Kareen arriva avec son entier gris clair dans la carrière dont le sol était d'herbe. La fraîche brise hivernal recouvrait l'herbe auparavant verte d'une couche de givre, et énervait l'étalon espagnol qui n'était encore jamais venu ici. Hélios pointait les oreilles en avant, l'oeil vif et attentif, d'épais nuages blancs sortant de ses naseaux à chaque expiration. La jeune fille arrêta le jeune andalou au milieu de la carrière, mit le pied dans l'étrier, pris appuis sur celui - ci, une main à la longue crinière blanche, l'autre au troussequin de la selle, puis s'éleva et s'assit dans le creux de la selle en cuir noir. d'un claquement de langue, elle mit son étalon au pas, qui marcha en crabe, énervé par la fraîcheur de l'hiver et par l'endroit encore inconnu. Elle poussa alors un soupir, plaça ses aides de départs au galop, et élança sa monture dans une course endiablée, lâchant coups de culs et sauts de moutons à tort et à travers. Au bout d'une minute, elle remit sa monture au pas, déjà beaucoup plus calme, lui flatta l'encolure et lui dit :
- Alors petit démon, je te connaît bien, à chaque fois que t'énerve, faut que tu lâche ton feu hein ? Mais c'est pour ça que je t'aime mon ange ! Pour ta gentillesse, pour ta concentration, mais aussi pour tes pétages de câble. Mon petit ange démoniaque...

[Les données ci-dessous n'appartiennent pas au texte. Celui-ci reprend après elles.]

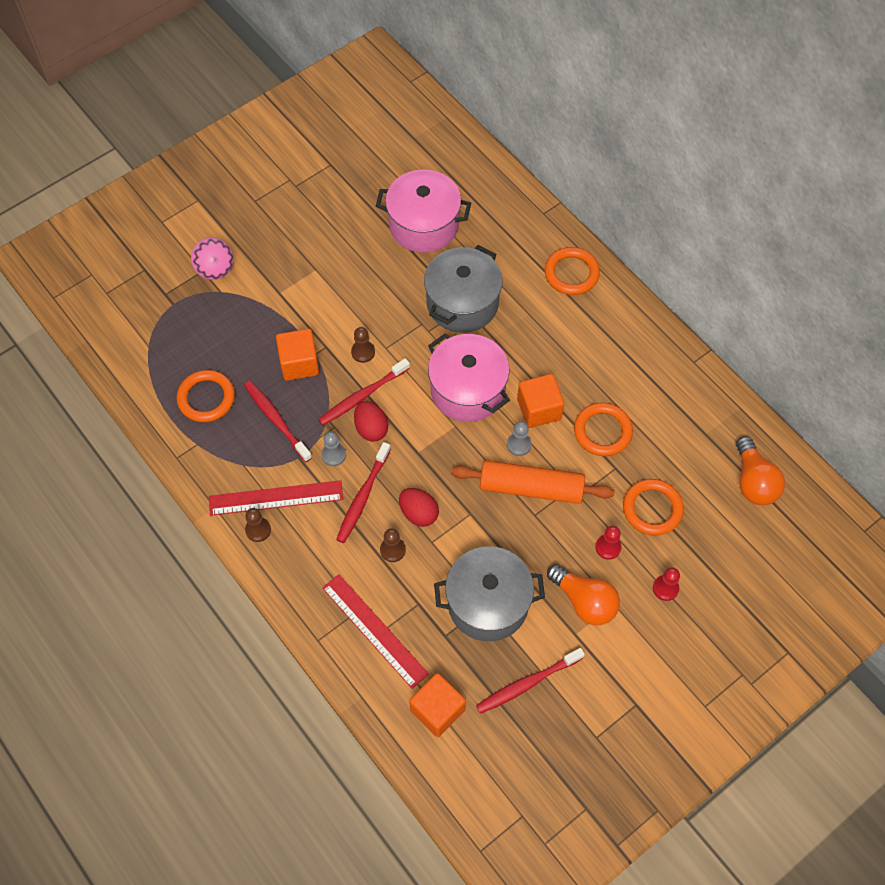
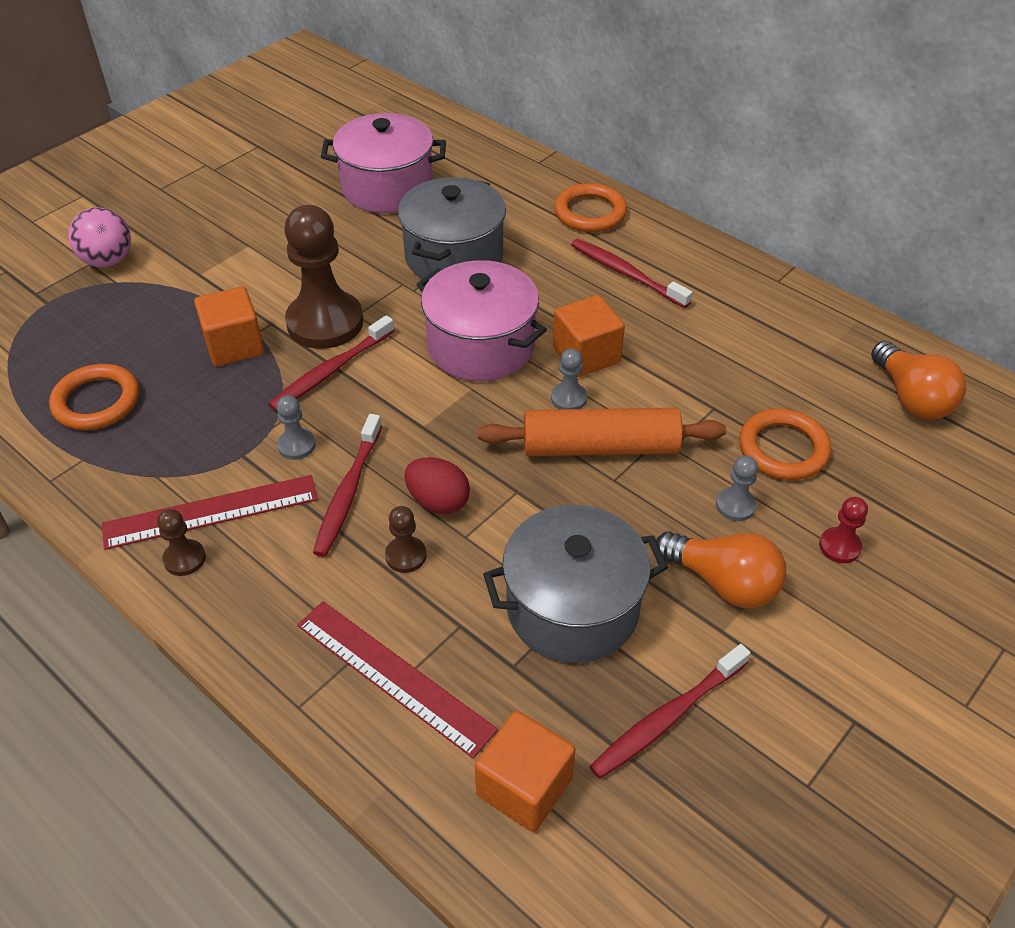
camera: 10 degrees left, 15 degrees down
red toothbrush [244,381,312,462] -> red toothbrush moved to [571,239,693,308]
brown pawn [351,327,375,363] -> brown pawn [284,205,363,349], size x2.26
red egg [354,401,388,442] -> none
orange ring [574,403,633,456] -> none
red pawn [595,526,621,560] -> grey pawn [716,455,758,521]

Enfin, Hélios se mit en place, le nez presque dans le poitrail, respirant calmement et doucement, ses flancs s'élevant et s'abaissant en rythme, la cadence du pas rythmée et régulière, tel un tango. Tout était calme. L'on entendait que le chant mélodieux des derniers rossignols, et seul le bruit de sabots marchant dans l'herbe gelée perturbait le silence de la nature. Après quelques minutes au pas, Kareen mit son Espagnol au trot, qui respira un peu plus fort, ronflant à moitié, ses muscles noueux et puissants se mouvant sous la selle. Quel plaisir monter procurait à la jeune fille ! Pouvoir faire corps avec sa monture, sentir un cheval obéissant et attentif sous la selle... Elle fit des diagonales, des doublers dans la longueur et dans la largeur, travaillant son cheval dans l'allure et lui faisant faire des transitions descendantes, le faisant travailler à chaque main, veillant à ce qu'il ne se lasse pas. Enfin, elle le mit sur un cercle, plaça ses aides, et obtient un galop ni trop mou, ni trop rapide, rythmé et cadencé à merveille, avec un cheval concentré et à l'écoute. Elle répéta ensuite l'exercice à l'autre main, puis repassa au pas l'espagnol et examina le parcours déjà en place. Quatre obstacles de 70 à 80 cm, deux oxers et deux verticaux, deux obstacles sur chaque diagonale, en ligne, un parcours pas difficile du tout, idéal pour recommencer après la convalescence de son étalon.
- Parfait. Allez montre nous ce que t'as dans le ventre mon petit ange, c'est largement dans tes moyens !
Elle élança son étalon gris sur le premier obstacle, un vertical, dans un galop énergique, à juste, et l'aborda droit et au milieu. Le bel espagnol s'éleva au dessus de l'obstacle sans difficulté, et réitéra son geste sur l'oxer suivant le vertical. Il boucla son parcours en un temps record, sans barres ni refus. Kareen descendit, flatta l'encolure de son cheval, dessangla, le ramena au box et le bichonna, extrêmement fière du calme olympien de l'étalon après avoir lâché son feu et de sa facilité au saut d'obstacle.